Dataset entries:

+--

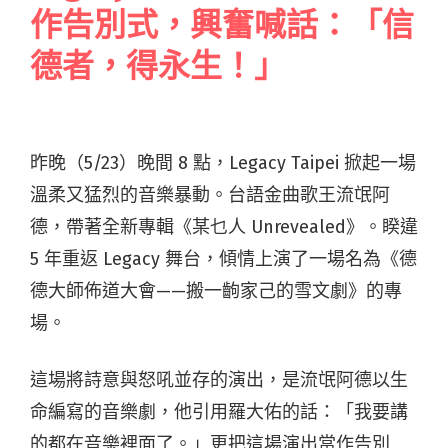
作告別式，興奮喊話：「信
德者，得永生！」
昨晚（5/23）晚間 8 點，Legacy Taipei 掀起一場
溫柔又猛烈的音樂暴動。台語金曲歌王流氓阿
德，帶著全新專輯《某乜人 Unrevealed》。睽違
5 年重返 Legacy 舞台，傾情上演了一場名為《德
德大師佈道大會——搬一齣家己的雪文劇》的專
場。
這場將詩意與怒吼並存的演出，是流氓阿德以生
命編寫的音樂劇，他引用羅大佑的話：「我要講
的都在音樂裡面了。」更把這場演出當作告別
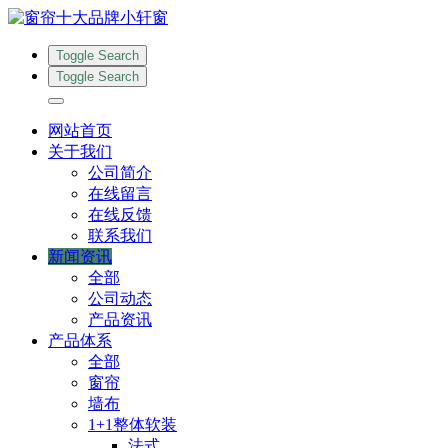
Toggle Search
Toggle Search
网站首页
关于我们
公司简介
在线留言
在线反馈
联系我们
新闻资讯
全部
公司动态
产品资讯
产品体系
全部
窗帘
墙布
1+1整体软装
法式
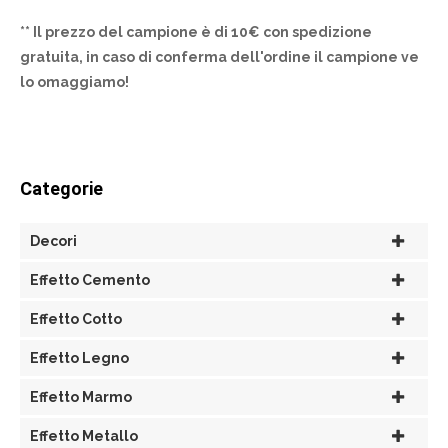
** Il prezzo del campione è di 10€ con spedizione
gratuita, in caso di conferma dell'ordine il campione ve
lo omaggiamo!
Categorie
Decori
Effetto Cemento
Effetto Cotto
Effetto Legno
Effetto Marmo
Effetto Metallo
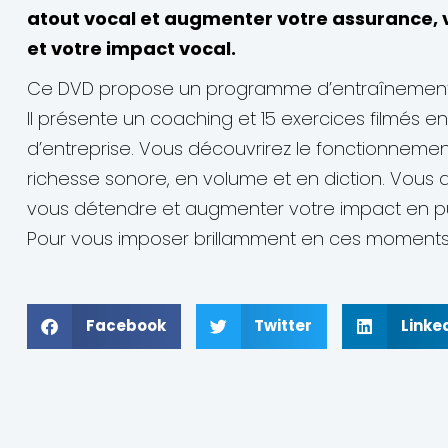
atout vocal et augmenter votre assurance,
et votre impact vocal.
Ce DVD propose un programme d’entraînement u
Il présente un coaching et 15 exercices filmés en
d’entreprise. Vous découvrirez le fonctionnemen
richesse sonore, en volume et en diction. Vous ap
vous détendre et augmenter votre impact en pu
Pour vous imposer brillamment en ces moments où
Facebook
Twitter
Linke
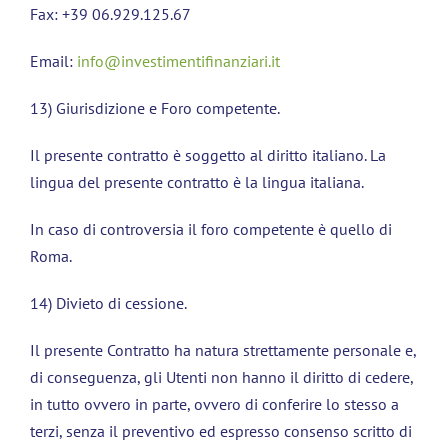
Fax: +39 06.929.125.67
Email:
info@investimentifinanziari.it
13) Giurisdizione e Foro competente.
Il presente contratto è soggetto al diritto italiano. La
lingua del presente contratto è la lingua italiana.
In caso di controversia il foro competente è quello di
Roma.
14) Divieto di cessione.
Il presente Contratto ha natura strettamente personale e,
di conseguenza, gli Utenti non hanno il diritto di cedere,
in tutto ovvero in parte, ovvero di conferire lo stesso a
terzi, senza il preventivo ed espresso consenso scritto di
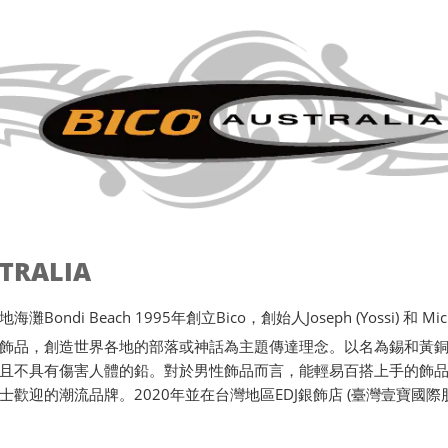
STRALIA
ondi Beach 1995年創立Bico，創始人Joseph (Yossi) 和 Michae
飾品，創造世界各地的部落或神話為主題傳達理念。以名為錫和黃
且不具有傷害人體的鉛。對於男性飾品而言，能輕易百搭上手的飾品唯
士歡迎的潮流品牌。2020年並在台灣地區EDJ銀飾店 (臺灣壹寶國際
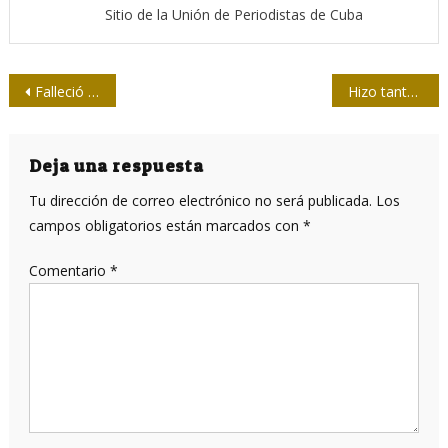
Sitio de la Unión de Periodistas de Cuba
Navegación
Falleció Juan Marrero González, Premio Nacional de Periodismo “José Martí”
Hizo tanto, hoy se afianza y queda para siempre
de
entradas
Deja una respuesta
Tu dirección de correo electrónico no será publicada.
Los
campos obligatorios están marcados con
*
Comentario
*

+--

ABOUT THIS EXERCISE: Which lines of the records above hold the word "campione"? Copy each one out.

ANSWER:
** Il prezzo del campione è di 10€ con spedizione
gratuita, in caso di conferma dell'ordine il campione ve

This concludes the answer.